In this RideR this risk is not assumed: “(a) If the insured . . . has any duties whatsoever aboard such aircraft while in flight.” The same words are used in the double indemnity provision of the policyThese words are plain, clear, and specific and create no ambiguity, nor do any other words used in the policy create any ambiguity in respect to these words.

“In the absence of statute, the ordinary rules of negligence and due care obtain with respect to the operation of aircraft. The degree of care required of one not carrying passengers for hire is ordinary care, that is, that degree of care which the great mass of men, or an ordinarily prudent or reasonably careful person, would use under the same or similar circumstances.” 6 Am. Jur., Aviation, Sec. 60. See also 2 C.J.S., Aerial Navigation, Sec. 19.

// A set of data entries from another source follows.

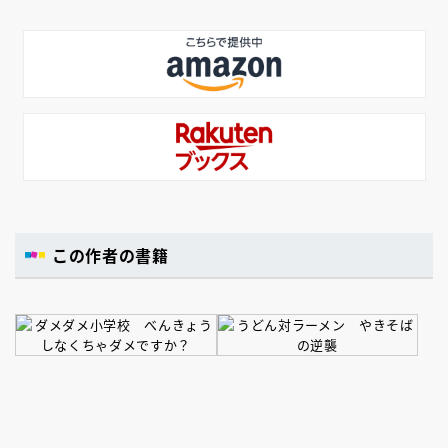
この作者の書籍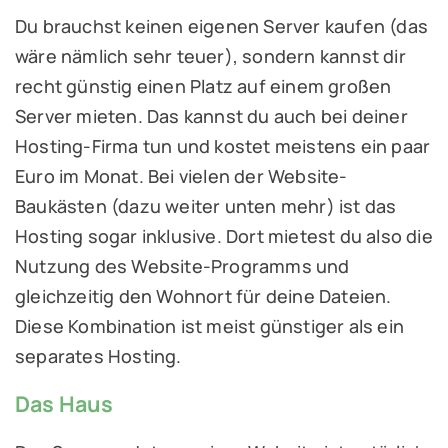
Du brauchst keinen eigenen Server kaufen (das
wäre nämlich sehr teuer), sondern kannst dir
recht günstig einen Platz auf einem großen
Server mieten. Das kannst du auch bei deiner
Hosting-Firma tun und kostet meistens ein paar
Euro im Monat. Bei vielen der Website-
Baukästen (dazu weiter unten mehr) ist das
Hosting sogar inklusive. Dort mietest du also die
Nutzung des Website-Programms und
gleichzeitig den Wohnort für deine Dateien.
Diese Kombination ist meist günstiger als ein
separates Hosting.
Das Haus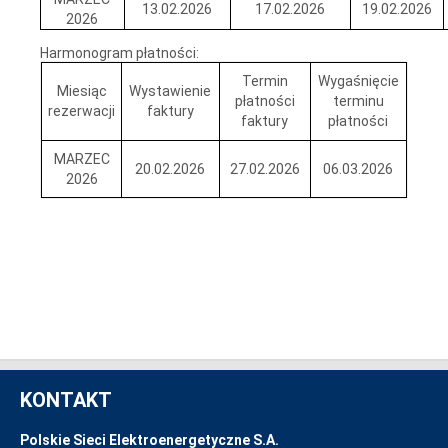
13.02.2026
17.02.2026
19.02.2026
2026
Harmonogram płatności:
Termin
Wygaśnięcie
Miesiąc
Wystawienie
płatności
terminu
rezerwacji
faktury
faktury
płatności
MARZEC
20.02.2026
27.02.2026
06.03.2026
2026
KONTAKT
Polskie Sieci Elektroenergetyczne S.A.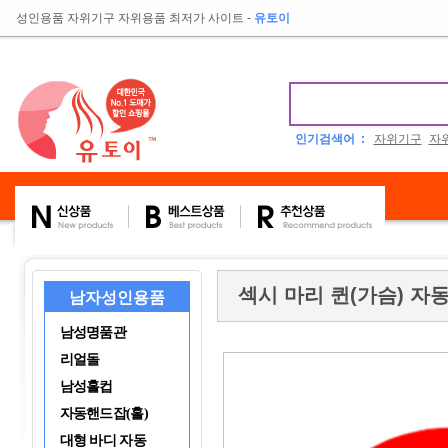
성인용품 자위기구 자위용품 최저가 사이트
-
유토이
인기검색어 :
자위기구
자
섹시 마리 퀸(가슴) 자동
남자성인용품
남성명품관
리얼돌
남성홀컵
자동핸드잡(홀)
대형 바디 자동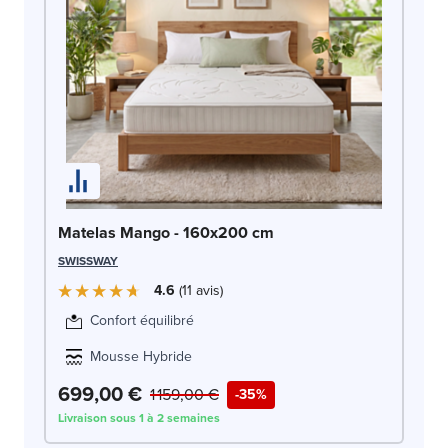
Ma
Matelas Mango - 160x200 cm
1
SWISSWAY
ME
4.6
11
avis
Confort équilibré
Mousse Hybride
699,00 €
7
1 159,00 €
-35%
Livraison sous 1 à 2 semaines
Liv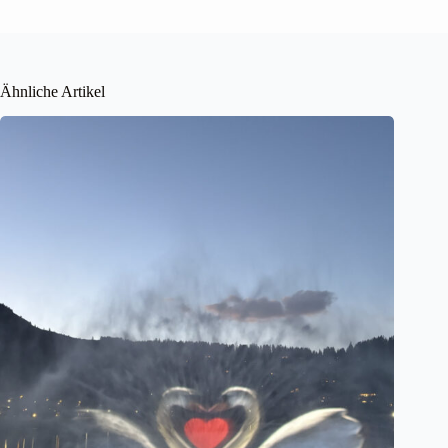
Ähnliche Artikel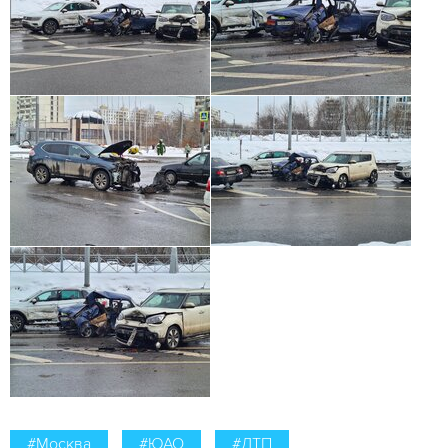
#Москва
#ЮАО
#ДТП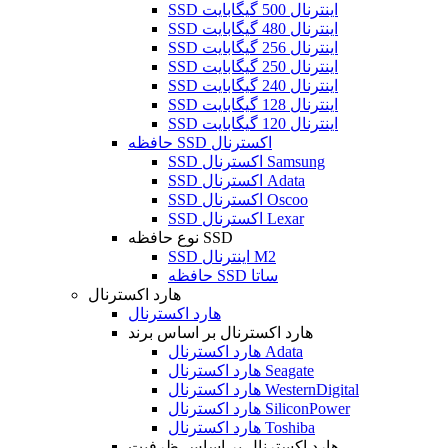
SSD اینترنال 500 گیگابایت
SSD اینترنال 480 گیگابایت
SSD اینترنال 256 گیگابایت
SSD اینترنال 250 گیگابایت
SSD اینترنال 240 گیگابایت
SSD اینترنال 128 گیگابایت
SSD اینترنال 120 گیگابایت
حافظه SSD اکسترنال
SSD اکسترنال Samsung
SSD اکسترنال Adata
SSD اکسترنال Oscoo
SSD اکسترنال Lexar
نوع حافظه SSD
SSD اینترنال M2
حافظه SSD ساتا
هارد اکسترنال
هارد اکسترنال
هارد اکسترنال بر اساس برند
هارد اکسترنال Adata
هارد اکسترنال Seagate
هارد اکسترنال WesternDigital
هارد اکسترنال SiliconPower
هارد اکسترنال Toshiba
هارد اکسترنال بر اساس ظرفیت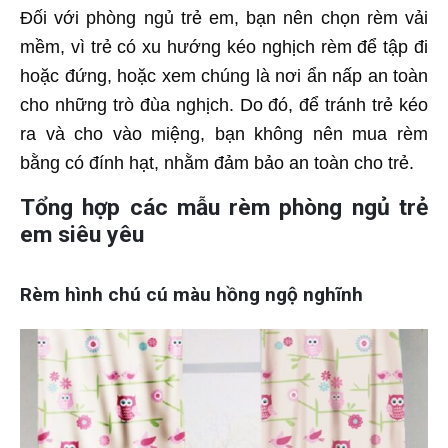
Đối với phòng ngủ trẻ em, bạn nên chọn rèm vải
mềm, vì trẻ có xu hướng kéo nghịch rèm để tập đi
hoặc đứng, hoặc xem chúng là nơi ẩn nấp an toàn
cho những trò đùa nghịch. Do đó, để tránh trẻ kéo
ra và cho vào miệng, bạn không nên mua rèm
bằng có đính hạt, nhằm đảm bảo an toàn cho trẻ.
Tổng hợp các mẫu rèm phòng ngủ trẻ
em siêu yêu
Rèm hình chú cú màu hồng ngộ nghĩnh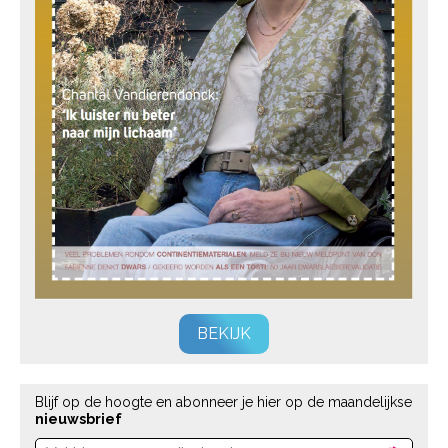
BEKIJK
Blijf op de hoogte en abonneer je hier op de maandelijkse
nieuwsbrief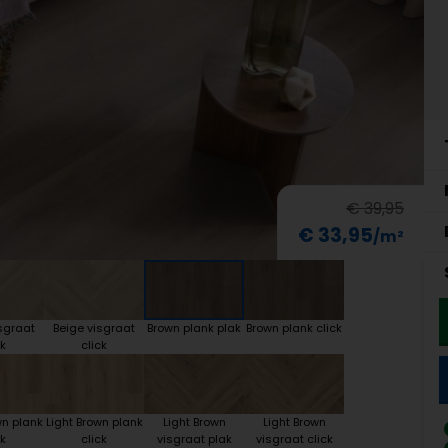
€ 39,95
€ 33,95
sgraat
Beige visgraat
Brown plank plak
Brown plank click
k
click
wn plank
Light Brown plank
Light Brown
Light Brown
k
click
visgraat plak
visgraat click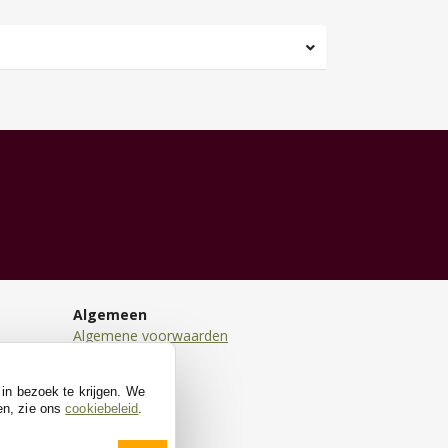
Algemeen
Algemene voorwaarden
Disclaimer
Privacy
 in bezoek te krijgen. We
Cookies
en, zie ons
cookiebeleid
.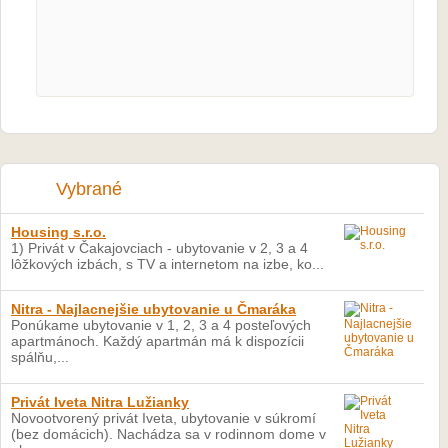
Vybrané
Housing s.r.o.
1) Privát v Čakajovciach - ubytovanie v 2, 3 a 4
lôžkových izbách, s TV a internetom na izbe, ko...
Nitra - Najlacnejšie ubytovanie u Čmaráka
Ponúkame ubytovanie v 1, 2, 3 a 4 posteľových
apartmánoch. Každý apartmán má k dispozícii
spálňu,...
Privát Iveta Nitra Lužianky
Novootvorený privát Iveta, ubytovanie v súkromí
(bez domácich). Nachádza sa v rodinnom dome v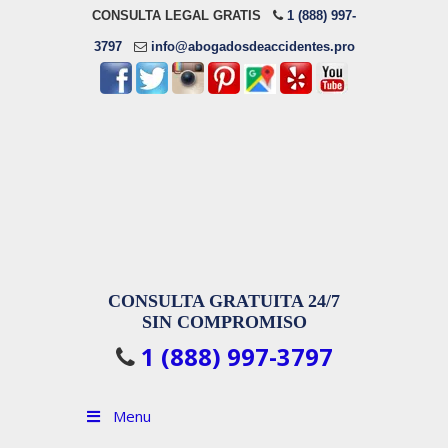
CONSULTA LEGAL GRATIS
1 (888) 997-
3797
info@abogadosdeaccidentes.pro
CONSULTA GRATUITA 24/7
SIN COMPROMISO
1 (888) 997-3797
Menu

In Smith v. Metropolitan Life Ins. Co., 29 N.J. Super. (Appellate Division) 478, 102 A. 2d 797, the Court said: “Surely, if any one has ‘duties’ relating to an aircraft, its travel or flight, it is the licensed pilot thereof.”

“The law imposes upon every person who enters upon an active course of conduct the positive duty to exercise ordinary care to pro*449tect others from harm, and calls a violation of that duty negligence.” Council v. Dickerson’s, Inc., 233 N.C. 472, 64 S.E. 2d 551.

A glider is not an inherently dangerous instrument on the ground, although in flight, when improperly used or improperly handled or in the hands of an incompetent pilot, it may be. It seems plain that the law imposed upon George Howard Scarboro the duty while piloting this glider in flight to exercise ordinary care to avoid injury to persons and property in the air and upon the ground, and particularly in returning to earth. Such being the law, upon the facts found by the Judge, the unfortunate death of George Howard Scarboro as a result of injuries received by him, when this glider piloted by him fell to earth, was not a risk assumed by the defendant, and the ruling of the Trial Judge was correct.

If the AviatioN Exclusion Rider had used the words, “If the Insured is a pilot, officer, and other member of the crew,” it might be that the word “other” would restrict the meaning of the word “pilot,” so as to mean a pilot who is a member of a crew. See City of St. Paul v. Traeger, 25 Minn. 248, 33 Am. Rep. 462, pp. 465-6. However, the RideR uses the words “or other member of the crew.” This creates no ambiguity. The risk is not assumed under the Rider if the insured is: (1) a pilot, (2) an officer, (3) or other member of the crew, or (4) has any duties whatsoever aboard such aircraft while in flight. George Howard Scarboro was pilot of a glider, whose fall to earth resulted in his fatal injuries. The specific words of the Aviation Exclusion Rider exclude his death from the risk assumed by defendant under the policy.

We have examined the case of Ezell v. Atlantic Life Ins. Co., 119 F. Supp. 614, strongly relied upon by plaintiff. In that case the language of the “Exclusion of Certain Aviation Risks” is not identical to the one here, and in the Ezell Case the two riders to the policies “were not as all inclusive as the double indemnity rider attached to each policy.” The Ezell Case is factually distinguishable.

A contract of insurance, like any other contract, is to be interpreted, and enforced according to the terms of the policy, and, unless such terms are ambiguous, they will be interpreted according to their usual, ordinary and commonly accepted meaning. Haneline v. Casket Co., 238 N.C. 127, 76 S.E. 2d 372; Johnson v. Casualty Co., 234 N.C. 25, 65 S.E. 2d 347.

It is our duty to construe policies of insurance as written, and not to rewrite them. Ford v. Insurance Co., 222 N.C. 154, 22 S.E. 2d 235.

The Aviation ExolusioN Rider states: “The provision of this policy relating to incontestability shall not be construed to require payment by the Company of any amount in excess of that provided in *450this rider, if death of the Insured occurs under any of the circumstances set forth herein.”

Plaintiff makes no contention in her brief that the costs were improperly taxed.

The ruling below is

Affirmed.

JohnsoN, J., took no part in the consideration or decision of this case.